In testimony before the House Committee on Ways and Means on April 22, Reinhardt called out those who stereotype the financing mechanisms used in European countries: “The same citizens and politicians who look askance at ‘socialized medicine’ reserve the purest form of socialized medicine—the VA health system—for the nation’s allegedly much admired veterans. A foreigner may be forgiven for finding this cognitive dissonance bizarre.” He went on to review the structure of the American insurance system and explore ways of “making the public plan function like a private plan.”

Reinhardt, in an interview of the German Health Minister published with Tsung-Mei Cheng in 2008 in Health Affairs, had focused specifically on the German and Dutch systems, writing: “These countries seek to harvest the power of competition among nongovernmental insurers and providers of health care within a unifying regulatory framework aimed at keeping the competition fair and preserving for health care, as much as is possible, Europe’s hallowed Principle of Solidarity.

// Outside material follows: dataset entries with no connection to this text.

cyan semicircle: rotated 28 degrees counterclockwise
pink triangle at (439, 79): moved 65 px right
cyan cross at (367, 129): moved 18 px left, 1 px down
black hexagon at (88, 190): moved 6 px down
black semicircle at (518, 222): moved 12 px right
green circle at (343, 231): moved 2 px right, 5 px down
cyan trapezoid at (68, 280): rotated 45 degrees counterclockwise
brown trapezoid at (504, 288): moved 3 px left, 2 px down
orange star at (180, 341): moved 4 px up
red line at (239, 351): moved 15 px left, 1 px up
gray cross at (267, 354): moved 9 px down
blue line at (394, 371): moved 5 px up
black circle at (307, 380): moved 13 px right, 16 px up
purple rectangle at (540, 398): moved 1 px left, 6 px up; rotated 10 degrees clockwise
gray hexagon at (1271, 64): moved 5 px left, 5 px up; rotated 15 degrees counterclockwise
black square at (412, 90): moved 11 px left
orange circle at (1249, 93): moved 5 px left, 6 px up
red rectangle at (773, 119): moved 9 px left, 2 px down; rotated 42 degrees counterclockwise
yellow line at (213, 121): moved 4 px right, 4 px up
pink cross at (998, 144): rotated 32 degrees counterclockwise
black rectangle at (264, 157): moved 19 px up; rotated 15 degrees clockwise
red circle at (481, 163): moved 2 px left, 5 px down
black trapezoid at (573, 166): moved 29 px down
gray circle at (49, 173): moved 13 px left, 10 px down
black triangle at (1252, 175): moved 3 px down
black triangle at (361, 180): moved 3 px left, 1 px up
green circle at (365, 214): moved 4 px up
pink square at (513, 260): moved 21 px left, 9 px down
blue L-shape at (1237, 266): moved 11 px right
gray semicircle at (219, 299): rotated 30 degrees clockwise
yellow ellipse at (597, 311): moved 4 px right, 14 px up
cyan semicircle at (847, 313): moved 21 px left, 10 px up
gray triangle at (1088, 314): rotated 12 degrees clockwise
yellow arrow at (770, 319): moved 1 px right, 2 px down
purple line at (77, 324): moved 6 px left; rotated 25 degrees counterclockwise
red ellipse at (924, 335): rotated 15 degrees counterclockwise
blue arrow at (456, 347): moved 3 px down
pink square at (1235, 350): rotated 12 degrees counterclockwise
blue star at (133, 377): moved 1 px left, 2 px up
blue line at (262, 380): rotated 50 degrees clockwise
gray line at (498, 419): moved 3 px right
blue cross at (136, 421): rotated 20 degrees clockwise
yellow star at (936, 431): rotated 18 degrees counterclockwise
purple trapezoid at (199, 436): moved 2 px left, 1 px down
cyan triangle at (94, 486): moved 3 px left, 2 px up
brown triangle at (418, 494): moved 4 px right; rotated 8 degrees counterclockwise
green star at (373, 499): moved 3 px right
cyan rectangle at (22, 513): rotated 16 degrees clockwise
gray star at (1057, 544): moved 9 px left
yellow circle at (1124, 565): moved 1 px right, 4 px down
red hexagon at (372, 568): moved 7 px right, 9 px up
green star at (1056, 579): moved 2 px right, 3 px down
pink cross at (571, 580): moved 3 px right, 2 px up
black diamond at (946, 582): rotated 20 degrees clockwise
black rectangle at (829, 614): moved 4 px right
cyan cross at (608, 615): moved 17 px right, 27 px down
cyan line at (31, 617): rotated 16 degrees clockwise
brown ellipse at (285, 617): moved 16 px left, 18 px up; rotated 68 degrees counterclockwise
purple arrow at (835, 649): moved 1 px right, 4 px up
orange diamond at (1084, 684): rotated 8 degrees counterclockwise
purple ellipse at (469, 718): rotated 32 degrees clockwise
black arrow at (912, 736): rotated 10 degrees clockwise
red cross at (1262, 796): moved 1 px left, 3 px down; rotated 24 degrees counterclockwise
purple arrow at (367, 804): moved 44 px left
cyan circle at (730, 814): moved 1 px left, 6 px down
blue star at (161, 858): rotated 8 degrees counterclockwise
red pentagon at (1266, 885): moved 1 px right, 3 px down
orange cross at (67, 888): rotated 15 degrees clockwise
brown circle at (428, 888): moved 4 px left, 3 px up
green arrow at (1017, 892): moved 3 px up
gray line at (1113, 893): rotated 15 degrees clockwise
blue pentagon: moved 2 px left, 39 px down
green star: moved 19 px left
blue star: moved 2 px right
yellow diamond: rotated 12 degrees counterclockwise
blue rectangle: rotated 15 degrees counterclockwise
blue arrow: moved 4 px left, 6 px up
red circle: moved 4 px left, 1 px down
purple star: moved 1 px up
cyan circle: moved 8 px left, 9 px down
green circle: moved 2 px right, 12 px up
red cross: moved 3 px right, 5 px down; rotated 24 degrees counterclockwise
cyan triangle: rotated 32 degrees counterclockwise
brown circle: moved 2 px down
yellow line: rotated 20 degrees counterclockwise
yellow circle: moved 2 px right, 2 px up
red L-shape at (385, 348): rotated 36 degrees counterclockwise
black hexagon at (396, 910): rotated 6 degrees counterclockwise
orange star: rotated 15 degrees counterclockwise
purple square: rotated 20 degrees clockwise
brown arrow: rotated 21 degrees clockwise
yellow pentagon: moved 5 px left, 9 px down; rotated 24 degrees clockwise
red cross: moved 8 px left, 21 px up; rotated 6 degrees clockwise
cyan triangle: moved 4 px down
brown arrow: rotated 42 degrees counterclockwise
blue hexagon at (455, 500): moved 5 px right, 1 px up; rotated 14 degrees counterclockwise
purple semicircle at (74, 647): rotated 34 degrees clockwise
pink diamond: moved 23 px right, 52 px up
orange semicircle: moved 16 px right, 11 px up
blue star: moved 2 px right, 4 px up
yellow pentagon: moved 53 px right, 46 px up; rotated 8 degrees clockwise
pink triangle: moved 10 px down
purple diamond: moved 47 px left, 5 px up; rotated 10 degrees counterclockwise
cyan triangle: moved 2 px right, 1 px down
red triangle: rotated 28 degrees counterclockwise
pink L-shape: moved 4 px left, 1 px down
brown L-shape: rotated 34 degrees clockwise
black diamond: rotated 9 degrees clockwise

In that interview, the German Health Minister, Ulla Schmidt, reflected on how medications are handled under that country’s system. Asked by Reinhardt whether reference pricing—under which relatively low-cost drugs within a therapeutic class are paid for but patients must pay the difference if more expensive alternatives are used—was controversial among German drug manufacturers. Schmidt replied: “It certainly is. Until our recent reform, reference pricing for drugs applied to generics only—that is, to products with the same chemical composition. Now the therapeutic groups for reference pricing include on-patent brand-name drugs as well. The [Joint Federal Committee] puts comparable drugs into therapeutic groups. The national association of sickness funds then sets the reference price, which is reimbursed by the sickness fund. Because German patients hate making copayments for drugs, the manufacturers of rival brand-name drugs then have little choice but to lower their prices to the reference price, if they  want to preserve sales volume.”

Reinhardt closed his House remarks with this assessment: “Even the opponents of a new public health plan for non-elderly Americans will probably concede that the private market for individually purchased health insurance remains underdeveloped and needs a restructuring before it can serve the needs of the American people better than it has heretofore….

“Even if Congress in the end decided not to permit the establishment of a new public health plan, a rather daunting set of new regulations would have to be imposed on that market to meet the social goals posited for our health system by President Obama. It would also require a mandate on individuals to have basic coverage, a proposal eschewed by the President during the election campaign, albeit not by his Democratic rivals.